▸ AIM OF THE EXERCISE: Nothing but the lines from the one including "Figure 1. Values" through the last line of the entries, restated exactly, should appear in the answer; omit the pictures.

▸ THE RECORDS:

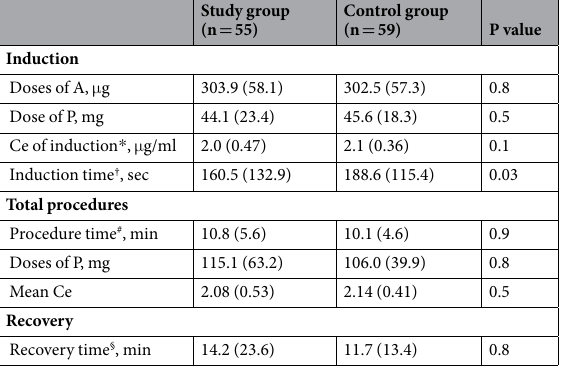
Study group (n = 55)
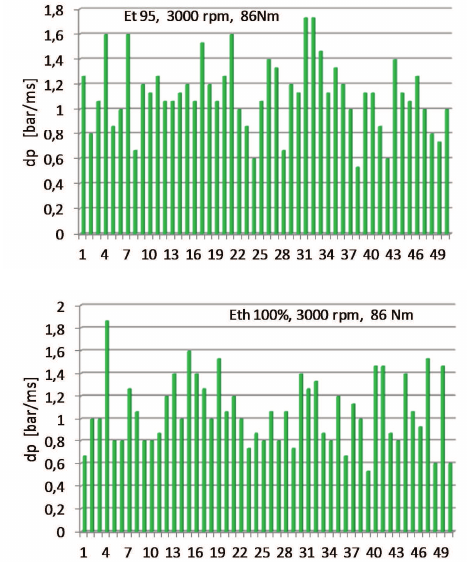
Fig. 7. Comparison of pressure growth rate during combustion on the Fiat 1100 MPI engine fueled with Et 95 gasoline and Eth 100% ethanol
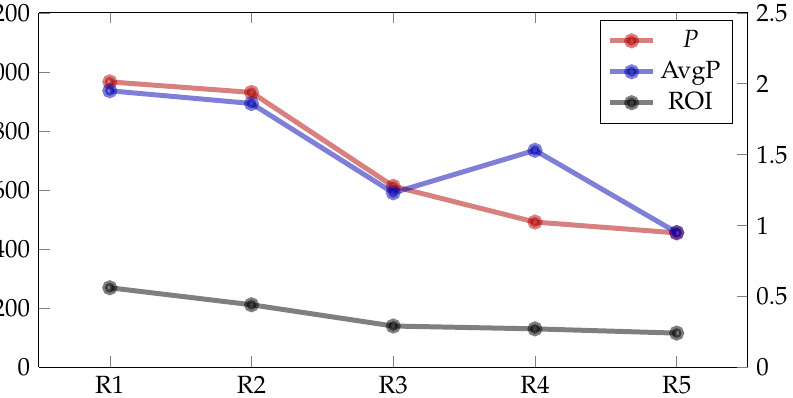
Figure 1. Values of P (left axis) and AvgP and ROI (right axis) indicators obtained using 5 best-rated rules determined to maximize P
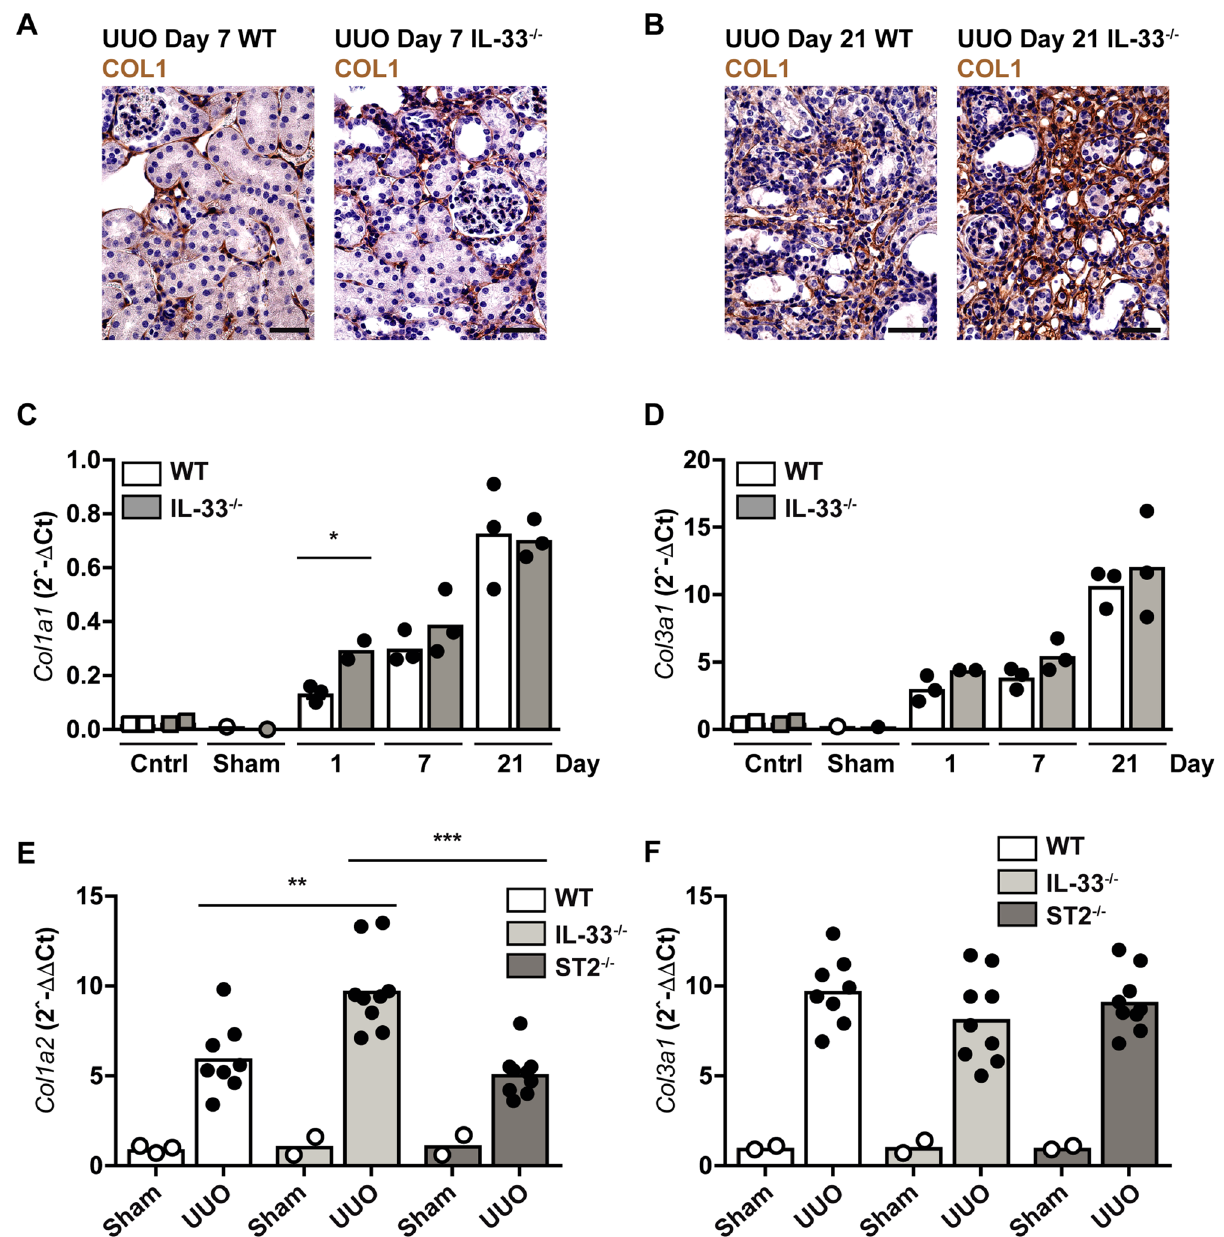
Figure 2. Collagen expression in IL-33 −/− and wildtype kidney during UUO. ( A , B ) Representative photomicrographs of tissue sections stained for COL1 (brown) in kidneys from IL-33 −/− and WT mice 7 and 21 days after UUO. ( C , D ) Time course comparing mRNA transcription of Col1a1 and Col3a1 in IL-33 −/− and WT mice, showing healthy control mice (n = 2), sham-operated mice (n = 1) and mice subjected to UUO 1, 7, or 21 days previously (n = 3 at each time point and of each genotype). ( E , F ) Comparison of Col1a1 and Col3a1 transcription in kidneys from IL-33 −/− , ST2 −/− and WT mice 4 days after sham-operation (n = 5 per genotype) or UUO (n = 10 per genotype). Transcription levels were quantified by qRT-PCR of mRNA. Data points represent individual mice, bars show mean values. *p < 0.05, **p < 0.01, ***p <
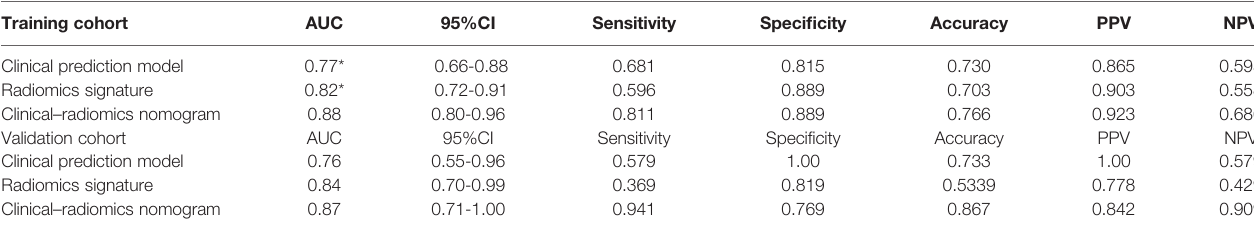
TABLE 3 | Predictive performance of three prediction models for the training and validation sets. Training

▸ PROBLEM SOLUTION:
Figure 1. Values of P (left axis) and AvgP and ROI (right axis) indicators obtained using 5 best-rated rules determined to maximize P
Figure 2. Collagen expression in IL-33 −/− and wildtype kidney during UUO. ( A , B ) Representative photomicrographs of tissue sections stained for COL1 (brown) in kidneys from IL-33 −/− and WT mice 7 and 21 days after UUO. ( C , D ) Time course comparing mRNA transcription of Col1a1 and Col3a1 in IL-33 −/− and WT mice, showing healthy control mice (n = 2), sham-operated mice (n = 1) and mice subjected to UUO 1, 7, or 21 days previously (n = 3 at each time point and of each genotype). ( E , F ) Comparison of Col1a1 and Col3a1 transcription in kidneys from IL-33 −/− , ST2 −/− and WT mice 4 days after sham-operation (n = 5 per genotype) or UUO (n = 10 per genotype). Transcription levels were quantified by qRT-PCR of mRNA. Data points represent individual mice, bars show mean values. *p < 0.05, **p < 0.01, ***p <
TABLE 3 | Predictive performance of three prediction models for the training and validation sets. Training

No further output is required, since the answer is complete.